I have no idea what the acupuncturist will do with this information.  Like the rest of the questionnaire, it may go unread.  But, I thought it was interesting that of all of the things that we have left in this journey of infertility that have not been reduced to numbers, couldn’t they have left hope alone?

image: velo_city

Pins and Needles

You would think that once I realized that things were not as they should be reproductively wise, I would enlist all manners of assistance to get knocked up and stay that way.  On the Western side of the equation, that has been the case. I was popping Clomid within eight months of starting to try to get pregnant and I had a full RE workup a little over a year after we started trying. But, West is not the only game in town.

run-dorkas-runEast has quite a few weapons in the arsenal.  None of those weapons, however, were in my infertility tool kit. Why was this?
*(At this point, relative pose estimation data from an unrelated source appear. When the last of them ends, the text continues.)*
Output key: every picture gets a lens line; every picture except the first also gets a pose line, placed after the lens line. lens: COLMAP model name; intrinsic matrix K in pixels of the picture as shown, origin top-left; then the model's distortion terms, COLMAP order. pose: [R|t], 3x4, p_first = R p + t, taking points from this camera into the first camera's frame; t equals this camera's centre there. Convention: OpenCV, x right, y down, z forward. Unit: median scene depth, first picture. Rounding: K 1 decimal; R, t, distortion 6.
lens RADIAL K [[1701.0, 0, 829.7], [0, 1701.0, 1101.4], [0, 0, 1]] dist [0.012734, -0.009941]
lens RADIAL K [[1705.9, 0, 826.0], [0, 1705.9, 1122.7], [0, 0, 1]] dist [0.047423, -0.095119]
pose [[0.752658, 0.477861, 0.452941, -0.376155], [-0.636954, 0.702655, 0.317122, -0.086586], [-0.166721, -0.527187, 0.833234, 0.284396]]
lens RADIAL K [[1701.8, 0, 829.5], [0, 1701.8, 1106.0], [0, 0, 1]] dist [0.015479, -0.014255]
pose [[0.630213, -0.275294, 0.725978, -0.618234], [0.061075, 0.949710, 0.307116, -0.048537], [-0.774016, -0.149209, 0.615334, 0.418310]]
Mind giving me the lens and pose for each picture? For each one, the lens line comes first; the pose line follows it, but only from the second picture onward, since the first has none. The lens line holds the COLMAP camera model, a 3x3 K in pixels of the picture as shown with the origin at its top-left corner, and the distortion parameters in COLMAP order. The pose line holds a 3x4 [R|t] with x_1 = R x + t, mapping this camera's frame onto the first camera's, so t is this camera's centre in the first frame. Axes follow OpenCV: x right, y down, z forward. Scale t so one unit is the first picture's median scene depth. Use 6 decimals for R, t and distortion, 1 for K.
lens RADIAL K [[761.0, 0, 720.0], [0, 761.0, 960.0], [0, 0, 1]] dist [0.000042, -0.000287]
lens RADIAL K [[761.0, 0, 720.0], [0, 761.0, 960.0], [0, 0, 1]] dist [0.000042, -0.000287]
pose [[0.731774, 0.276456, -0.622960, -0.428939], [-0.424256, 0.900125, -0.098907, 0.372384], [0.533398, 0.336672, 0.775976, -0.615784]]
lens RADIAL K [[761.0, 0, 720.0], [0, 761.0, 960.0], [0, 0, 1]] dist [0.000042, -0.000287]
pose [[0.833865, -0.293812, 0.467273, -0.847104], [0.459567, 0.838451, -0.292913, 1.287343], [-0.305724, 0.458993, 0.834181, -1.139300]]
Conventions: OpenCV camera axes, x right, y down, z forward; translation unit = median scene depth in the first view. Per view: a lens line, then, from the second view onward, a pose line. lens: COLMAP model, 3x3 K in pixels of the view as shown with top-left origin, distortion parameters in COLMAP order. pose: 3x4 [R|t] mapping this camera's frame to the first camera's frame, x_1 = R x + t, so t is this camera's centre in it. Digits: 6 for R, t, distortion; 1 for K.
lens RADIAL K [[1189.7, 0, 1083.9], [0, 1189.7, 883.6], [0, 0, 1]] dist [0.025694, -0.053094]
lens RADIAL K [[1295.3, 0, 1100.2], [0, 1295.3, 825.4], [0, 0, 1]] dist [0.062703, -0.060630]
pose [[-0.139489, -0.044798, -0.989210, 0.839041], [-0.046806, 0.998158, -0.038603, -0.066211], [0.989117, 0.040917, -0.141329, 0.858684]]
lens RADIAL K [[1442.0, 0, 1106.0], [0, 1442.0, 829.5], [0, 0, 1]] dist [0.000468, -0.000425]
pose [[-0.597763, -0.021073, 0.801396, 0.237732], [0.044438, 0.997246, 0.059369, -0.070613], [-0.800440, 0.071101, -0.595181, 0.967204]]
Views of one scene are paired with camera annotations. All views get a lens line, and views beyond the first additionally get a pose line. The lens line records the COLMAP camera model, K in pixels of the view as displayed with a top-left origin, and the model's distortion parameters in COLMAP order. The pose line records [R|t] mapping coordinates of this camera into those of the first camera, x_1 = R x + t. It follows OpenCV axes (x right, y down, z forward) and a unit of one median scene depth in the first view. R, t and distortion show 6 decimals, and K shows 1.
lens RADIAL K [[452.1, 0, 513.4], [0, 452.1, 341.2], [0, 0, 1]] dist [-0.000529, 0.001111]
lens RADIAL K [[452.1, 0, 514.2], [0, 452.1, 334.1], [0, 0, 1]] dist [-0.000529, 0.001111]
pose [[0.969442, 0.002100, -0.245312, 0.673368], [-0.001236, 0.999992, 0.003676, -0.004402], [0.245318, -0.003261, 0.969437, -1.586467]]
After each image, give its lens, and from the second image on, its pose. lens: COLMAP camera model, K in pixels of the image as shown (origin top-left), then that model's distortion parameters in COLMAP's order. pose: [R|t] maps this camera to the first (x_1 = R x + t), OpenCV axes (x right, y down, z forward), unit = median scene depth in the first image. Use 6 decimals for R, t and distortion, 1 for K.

The people I have known in my life who turn to Eastern medicine have done so as a last resort, not as a first option.  It didn’t help that what I did know of it involved sticking needles in strange places. At that point in my life, my dates with needles were few and far between, the fewer the better.  In other words, I had no positive experiences to view Eastern medicine as a serious and worthy compliment to Western medicine.

And then I became infertile.  My opinion of Eastern medicine, however, did not change, partly because Western medicine did get me pretty far.  Acupuncture probably wouldn’t have cleared out my tubes, but darned if that laparascopy did the trick!  And, then I got pregnant.  And, I miscarried.  Then I got pregnant again, and I miscarried again. With the same chromosomal abnormality.

It was at that point that I began to look at what we had been doing to see what we could do differently to change our outcome because even though we had been given a diagnosis of Bad Luck, I wanted to see what we could differently to possibly counteract whatever was causing things to go awry.  I began to seriously consider acupuncture, having read a lot about its benefits with IVF, and general well-being.  Dr. Salsa recommended it, something Dr. Uterus never mentioned, and Dr. Salsa had even partnered with an acupuncturist so that they would work out of his office.  It couldn’t have been any easier to get acupuncture treatment.

And yet I still hesitated.  That little part of my brain* kept saying, “this is the last step to you declaring that you are a desperate infertile!”, obviously a throw back to my original opinions about Eastern medicine.  Then my cycle started getting out of whack and I reached the point where I wanted to do something, anything, that did not involve more hormones to get things moving back in the right direction.  And, it wouldn’t hurt that acupuncture has been shown to help with IVF, which we are on schedule to do in the spring.  So, I made an appointment and I have now had two sessions.  I will have two a week up until it’s IVF time and then one on the day of retrieval and two on the day of transfer. 

So far, it’s been interesting. Some of the sticks hurt, others don’t. Once the needles are in, she leaves me for 30 minutes to sleep, which so far I haven’t been able to do.  I’ll stick (ha!) with it, though, because even if it has few to no physical benefits, the mental benefits of knowing that I am doing something toward our goal and that it is something new, are worth it. 

*The little voice has completely changed her tune, by the way. She’s now convinced that acupuncture will magically fix everything.  I’m going to have my hands full beating down her expectations and remaining realistic.